Task to carry out: Each line of the data must be written out again verbatim; no image belongs in the copy.

§

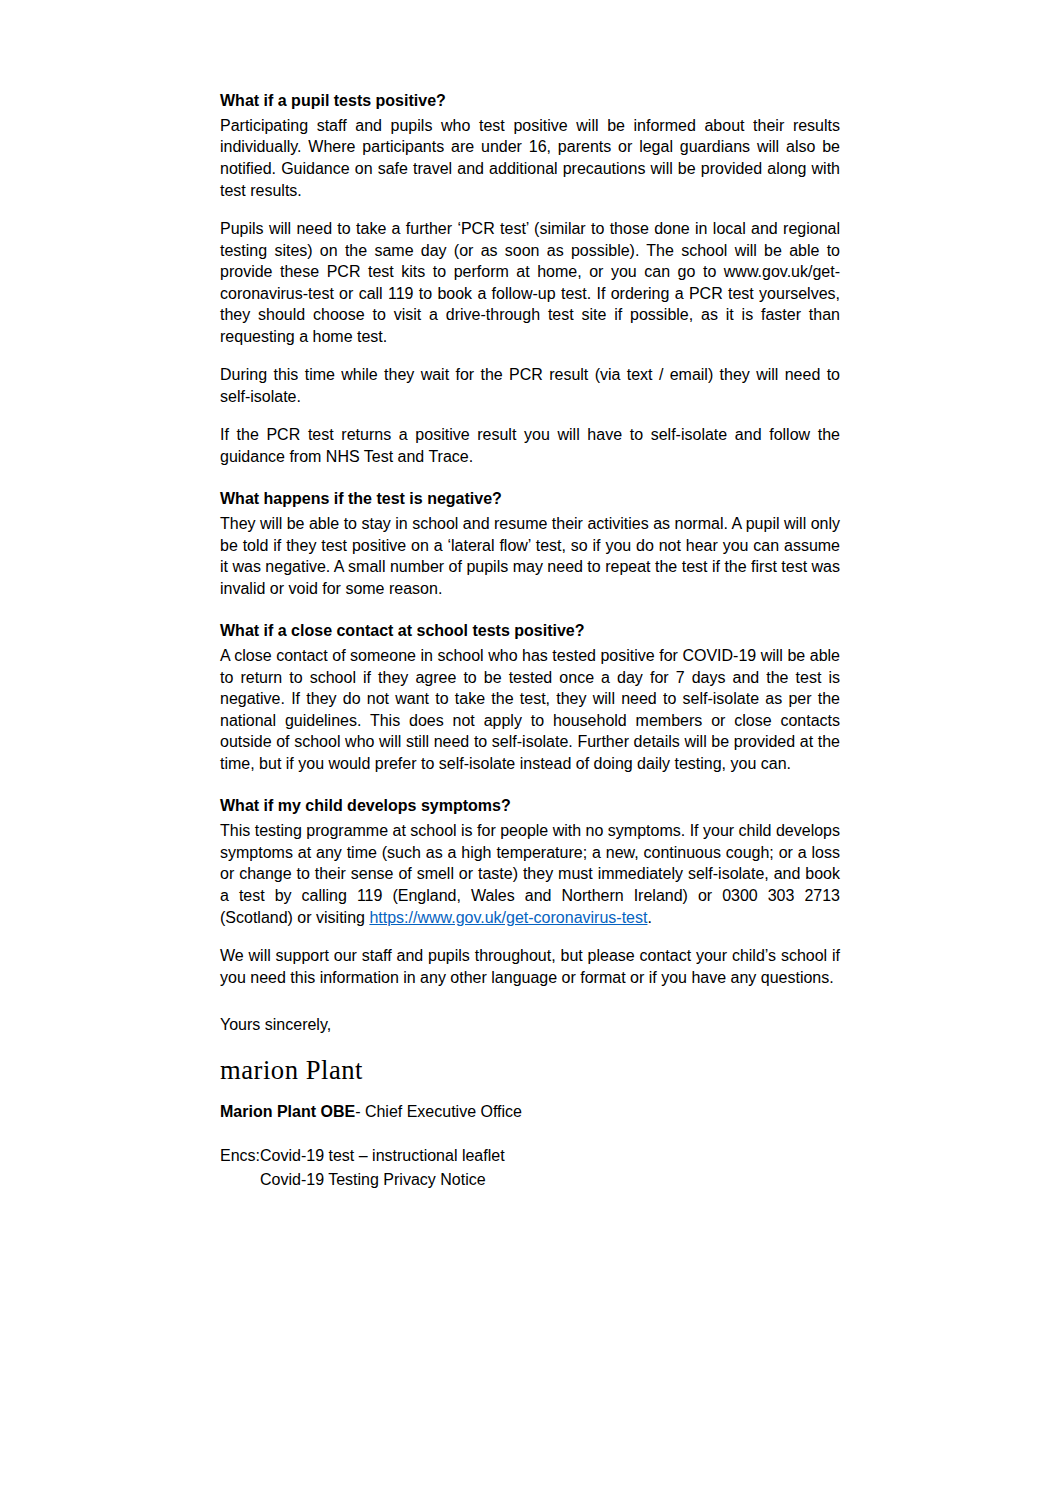What if a pupil tests positive?
Participating staff and pupils who test positive will be informed about their results individually. Where participants are under 16, parents or legal guardians will also be notified. Guidance on safe travel and additional precautions will be provided along with test results.
Pupils will need to take a further ‘PCR test’ (similar to those done in local and regional testing sites) on the same day (or as soon as possible). The school will be able to provide these PCR test kits to perform at home, or you can go to www.gov.uk/get-coronavirus-test or call 119 to book a follow-up test. If ordering a PCR test yourselves, they should choose to visit a drive-through test site if possible, as it is faster than requesting a home test.
During this time while they wait for the PCR result (via text / email) they will need to self-isolate.
If the PCR test returns a positive result you will have to self-isolate and follow the guidance from NHS Test and Trace.
What happens if the test is negative?
They will be able to stay in school and resume their activities as normal. A pupil will only be told if they test positive on a ‘lateral flow’ test, so if you do not hear you can assume it was negative. A small number of pupils may need to repeat the test if the first test was invalid or void for some reason.
What if a close contact at school tests positive?
A close contact of someone in school who has tested positive for COVID-19 will be able to return to school if they agree to be tested once a day for 7 days and the test is negative. If they do not want to take the test, they will need to self-isolate as per the national guidelines. This does not apply to household members or close contacts outside of school who will still need to self-isolate. Further details will be provided at the time, but if you would prefer to self-isolate instead of doing daily testing, you can.
What if my child develops symptoms?
This testing programme at school is for people with no symptoms. If your child develops symptoms at any time (such as a high temperature; a new, continuous cough; or a loss or change to their sense of smell or taste) they must immediately self-isolate, and book a test by calling 119 (England, Wales and Northern Ireland) or 0300 303 2713 (Scotland) or visiting https://www.gov.uk/get-coronavirus-test.
We will support our staff and pupils throughout, but please contact your child’s school if you need this information in any other language or format or if you have any questions.
Yours sincerely,
marion Plant
Marion Plant OBE- Chief Executive Office
| Encs: | Covid-19 test – instructional leaflet |
| | Covid-19 Testing Privacy Notice |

§

Written answer:
What if a pupil tests positive?
Participating staff and pupils who test positive will be informed about their results individually. Where participants are under 16, parents or legal guardians will also be notified. Guidance on safe travel and additional precautions will be provided along with test results.
Pupils will need to take a further ‘PCR test’ (similar to those done in local and regional testing sites) on the same day (or as soon as possible). The school will be able to provide these PCR test kits to perform at home, or you can go to www.gov.uk/get-coronavirus-test or call 119 to book a follow-up test. If ordering a PCR test yourselves, they should choose to visit a drive-through test site if possible, as it is faster than requesting a home test.
During this time while they wait for the PCR result (via text / email) they will need to self-isolate.
If the PCR test returns a positive result you will have to self-isolate and follow the guidance from NHS Test and Trace.
What happens if the test is negative?
They will be able to stay in school and resume their activities as normal. A pupil will only be told if they test positive on a ‘lateral flow’ test, so if you do not hear you can assume it was negative. A small number of pupils may need to repeat the test if the first test was invalid or void for some reason.
What if a close contact at school tests positive?
A close contact of someone in school who has tested positive for COVID-19 will be able to return to school if they agree to be tested once a day for 7 days and the test is negative. If they do not want to take the test, they will need to self-isolate as per the national guidelines. This does not apply to household members or close contacts outside of school who will still need to self-isolate. Further details will be provided at the time, but if you would prefer to self-isolate instead of doing daily testing, you can.
What if my child develops symptoms?
This testing programme at school is for people with no symptoms. If your child develops symptoms at any time (such as a high temperature; a new, continuous cough; or a loss or change to their sense of smell or taste) they must immediately self-isolate, and book a test by calling 119 (England, Wales and Northern Ireland) or 0300 303 2713 (Scotland) or visiting https://www.gov.uk/get-coronavirus-test.
We will support our staff and pupils throughout, but please contact your child’s school if you need this information in any other language or format or if you have any questions.
Yours sincerely,
marion Plant
Marion Plant OBE- Chief Executive Office
| Encs: | Covid-19 test – instructional leaflet |
| | Covid-19 Testing Privacy Notice |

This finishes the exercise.